Yunusemre’de bilim şenliği başladı
08 Ekim 2025 Çarşamba - 16:16 Yunusemre’de bilim şenliği başladı Öğrenciler ve gençleri bilimin eğlenceli dünyasıyla buluşturan "MANİFEST-Bilim ile Manisa’yı Aydınlat, Geleceği Şekillendir" temalı bilim şenliği, Atatürk Kent Parkı’nda başladı. Şenlik 11 Ekim Cumartesi gününe kadar devam edecek.
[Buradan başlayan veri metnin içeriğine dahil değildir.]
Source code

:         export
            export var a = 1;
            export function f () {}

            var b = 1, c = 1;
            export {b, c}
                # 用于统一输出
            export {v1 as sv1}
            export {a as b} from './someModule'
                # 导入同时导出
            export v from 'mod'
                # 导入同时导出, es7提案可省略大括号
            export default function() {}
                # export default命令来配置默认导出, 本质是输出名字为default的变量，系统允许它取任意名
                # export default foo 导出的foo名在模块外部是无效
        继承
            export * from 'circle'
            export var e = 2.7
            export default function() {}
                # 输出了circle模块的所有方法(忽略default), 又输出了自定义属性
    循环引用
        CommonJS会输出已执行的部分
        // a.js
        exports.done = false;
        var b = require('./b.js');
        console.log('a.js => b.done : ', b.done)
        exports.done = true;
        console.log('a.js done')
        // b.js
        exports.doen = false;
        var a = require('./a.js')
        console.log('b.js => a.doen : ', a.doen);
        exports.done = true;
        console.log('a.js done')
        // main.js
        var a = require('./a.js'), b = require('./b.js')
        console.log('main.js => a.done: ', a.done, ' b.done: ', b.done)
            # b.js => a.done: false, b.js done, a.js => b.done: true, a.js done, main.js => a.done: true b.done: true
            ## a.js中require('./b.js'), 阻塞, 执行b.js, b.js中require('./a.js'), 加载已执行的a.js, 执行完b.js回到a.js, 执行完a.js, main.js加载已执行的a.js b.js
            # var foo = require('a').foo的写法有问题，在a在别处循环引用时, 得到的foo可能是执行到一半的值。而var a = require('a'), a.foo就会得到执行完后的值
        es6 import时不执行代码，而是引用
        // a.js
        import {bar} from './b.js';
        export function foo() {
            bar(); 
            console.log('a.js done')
Atatürk Kent Parkı’nda TÜBİTAK 4007 Bilim Şenlikleri Destekleme Programı kapsamında "MANİFEST - Bilim ile Manisa’yı Aydınlat, Geleceği Şekillendir" temalı bilim şenliği başladı. Manisa Büyükşehir Belediyesi, Manisa İl Milli Eğitim Müdürlüğü, Manisa Celal Bayar Üniversitesi (MCBÜ), Yunusemre Belediyesi ve Manisa Ticaret ve Sanayi Odası’nın destekleriyle düzenlenen şenlik, 2025 yılı içerisinde Manisa merkezinde gerçekleştirilecek tek bilim şenliği olacak. Bilim Yunusemre tarafından 11 Ekim Cumartesi gününe kadar devam edecek organizasyonun açılışına Yunusemre Belediye Başkan Yardımcıları Hakan Gürtunca, Emine Özge Arslan ile Mehmet Mesut Doğan, Yunusemre İlçe Milli Eğitim Müdürü Yıldıray Demirtaş, Şehzadeler İlçe Milli Eğitim Müdürü Metin Gençay, Manisa CBÜ Proje Koordinasyon Uygulama ve Araştırma Merkezi Müdürü Doç. Dr. İlker Çetin Keskin katıldı. Stantları teker teker gezen davetliler öğrencilerle sohbet etti. Her gün 10.00 - 16.00 saatleri arasında ziyaretçilerini ağırlayacak şenlikte, 54 bilim, teknoloji ve sanat atölyesi kuruldu. Şenlikte çocuklar ve gençler, bilimsel deneyler yaparak teknolojiyle vakit geçirerek ve sanatsal etkinliklere katılarak bilimin farklı yönlerini keşfedecek.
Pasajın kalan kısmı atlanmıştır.